U.S. National Science Foundation

Vigorous gas expulsion could weaken shelf edge

A team of scientists investigating whether possible cracks along the outer continental shelf off the mid-Atlantic coast might lead to a tsunami-causing landslide has discovered that the entire area is charged with gas.

Based on preliminary results from a just-completed two-week cruise to the area funded by the National Science Foundation (NSF), the scientists say the suspected cracks are a system of large depressions along the shelf edge that appear to have been excavated by gas erupting through the seafloor.

"We don't know the source of the gas," team leader Neal Driscoll of the Woods Hole Oceanographic Institution (WHOI) said. "But it is clear that gas has played an important role in the formation of these features. The gas is trapped under layers of sediment on the shelf edge until some circumstance causes it to escape, blowing holes in the seafloor to form these large pockmark features we thought were cracks."
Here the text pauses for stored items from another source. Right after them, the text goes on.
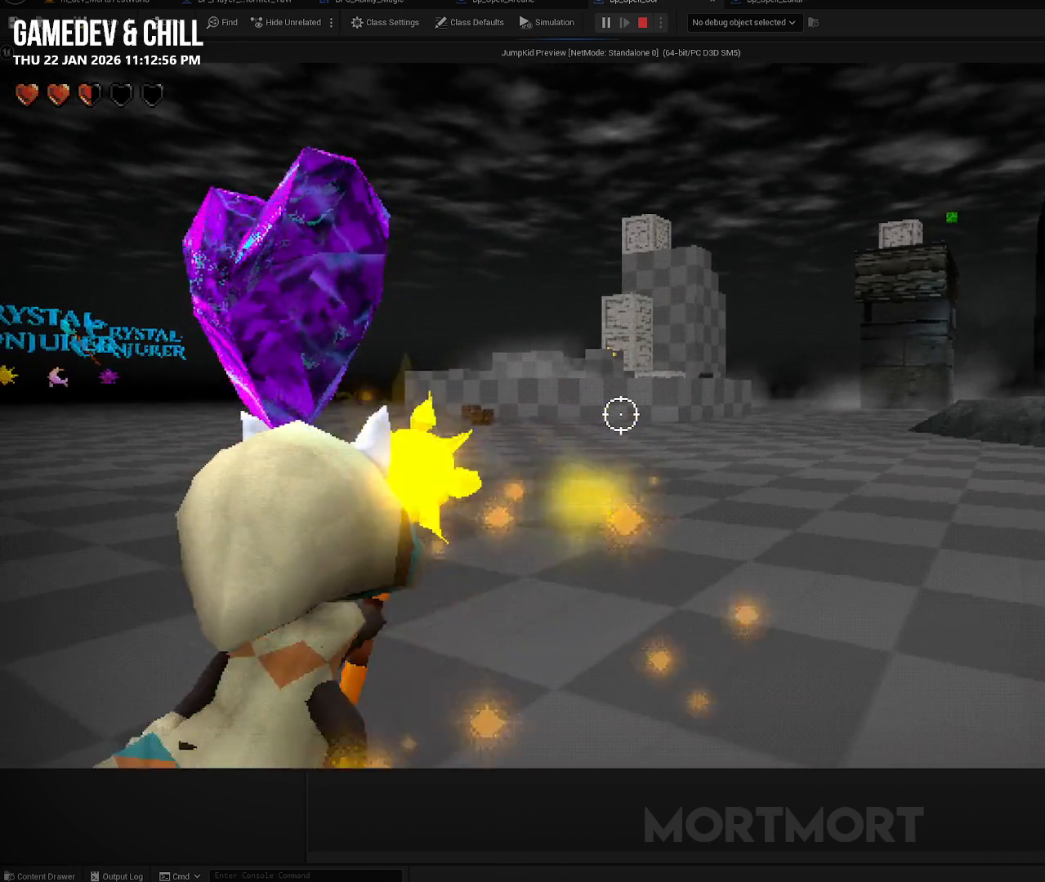
{"buttons": [], "left_stick": "center", "right_stick": "center", "events": [[333, "L1", "up"]]}
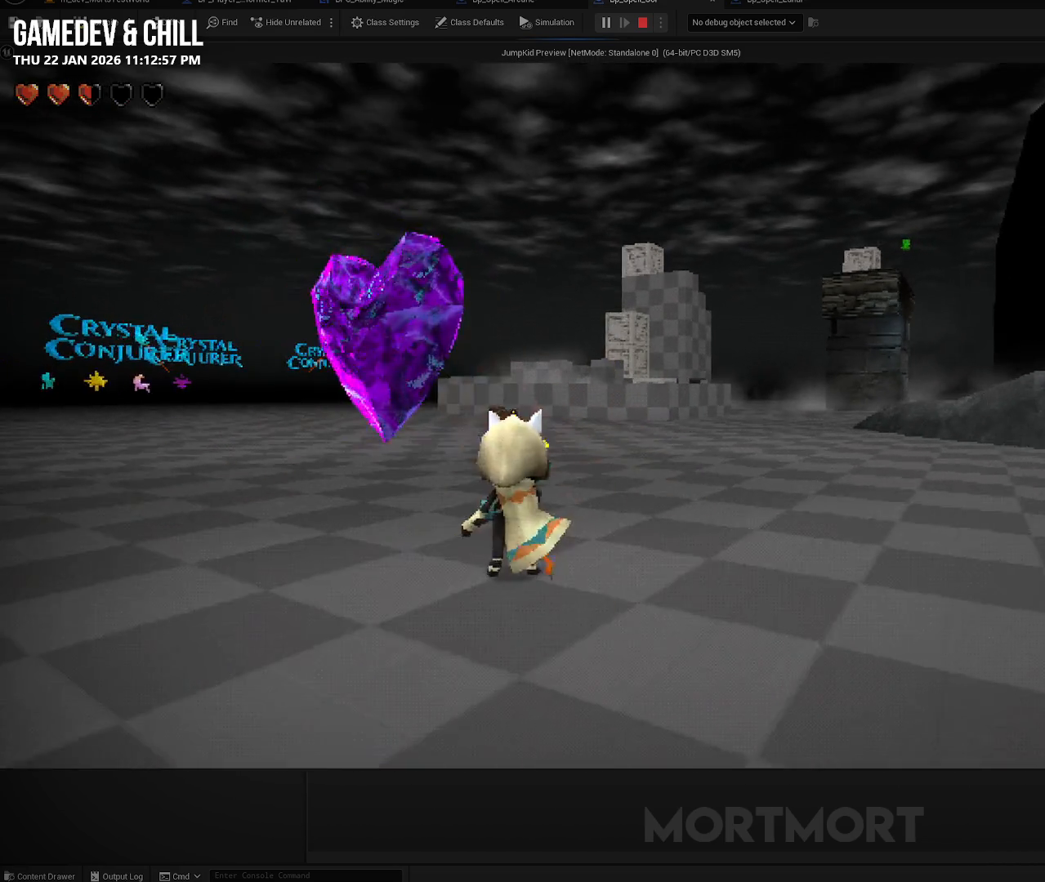
{"buttons": ["R2"], "left_stick": "center", "right_stick": "right", "events": [[283, "right_stick", "right"], [450, "R2", "down"]]}
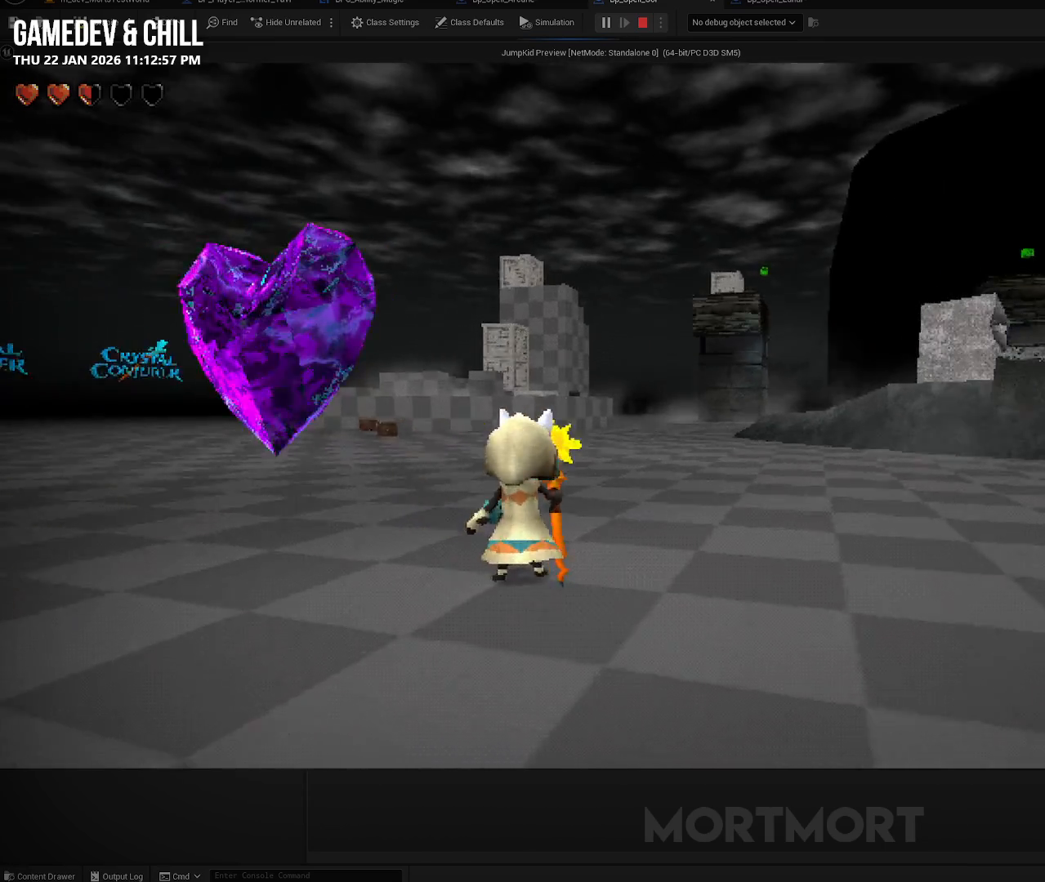
{"buttons": [], "left_stick": "center", "right_stick": "center", "events": [[67, "right_stick", "center"], [100, "R2", "up"]]}
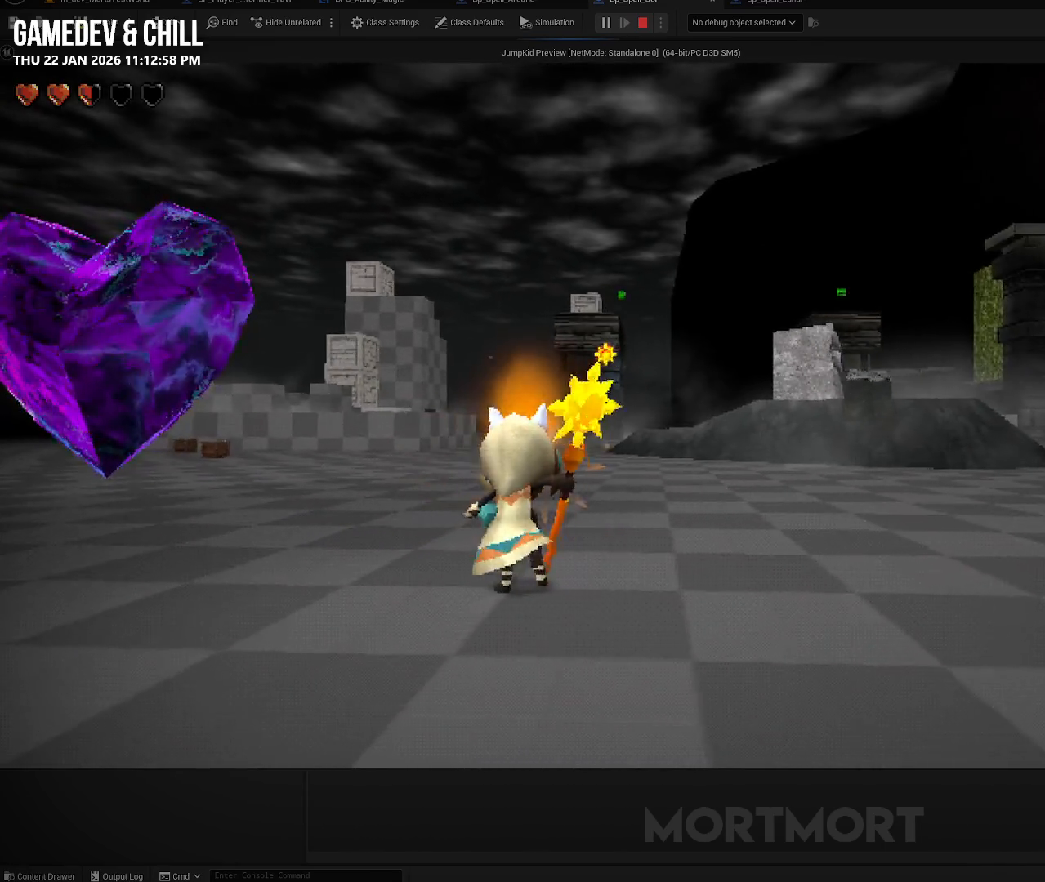
{"buttons": [], "left_stick": "center", "right_stick": "center", "events": [[200, "R2", "down"], [433, "R2", "up"]]}
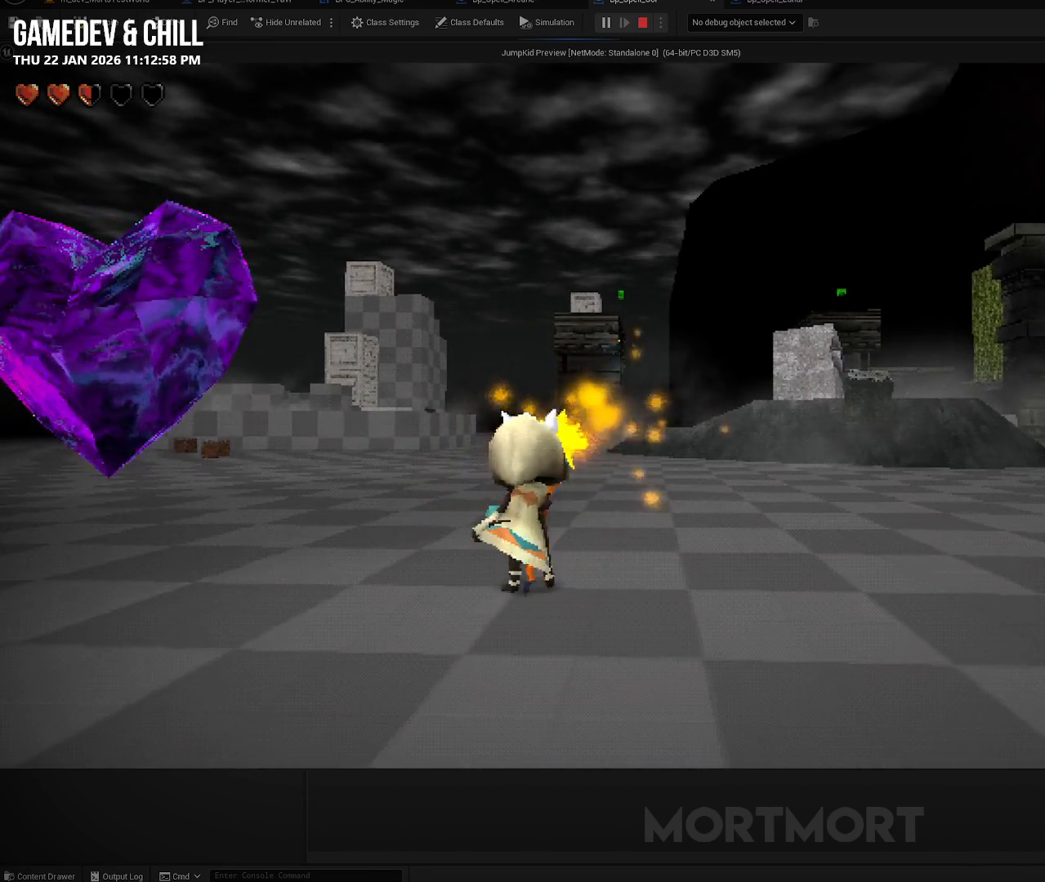
{"buttons": [], "left_stick": "center", "right_stick": "center", "events": [[67, "R2", "down"], [217, "R2", "up"], [333, "R2", "down"], [483, "R2", "up"]]}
In a paper published in the journal Geology days before their May 7 departure for the Mid-Atlantic coast, Driscoll and colleagues Jeffrey Weissel of the Lamont-Doherty Earth Observatory of Columbia University and John Goff of the University of Texas Institute for Geophysics, speculated that rising gas might play a part in triggering shelfedge collapse. Even so, they were surprised at the quantity of gas and the apparent vigor of the "blowout" process.

"Our seismic data show that gas is pervasive in and around the blow-outs," Goff said. "Gas has a characteristic signal, which commonly shows up as a bright, high-amplitude reflection that obscures any deeper signals."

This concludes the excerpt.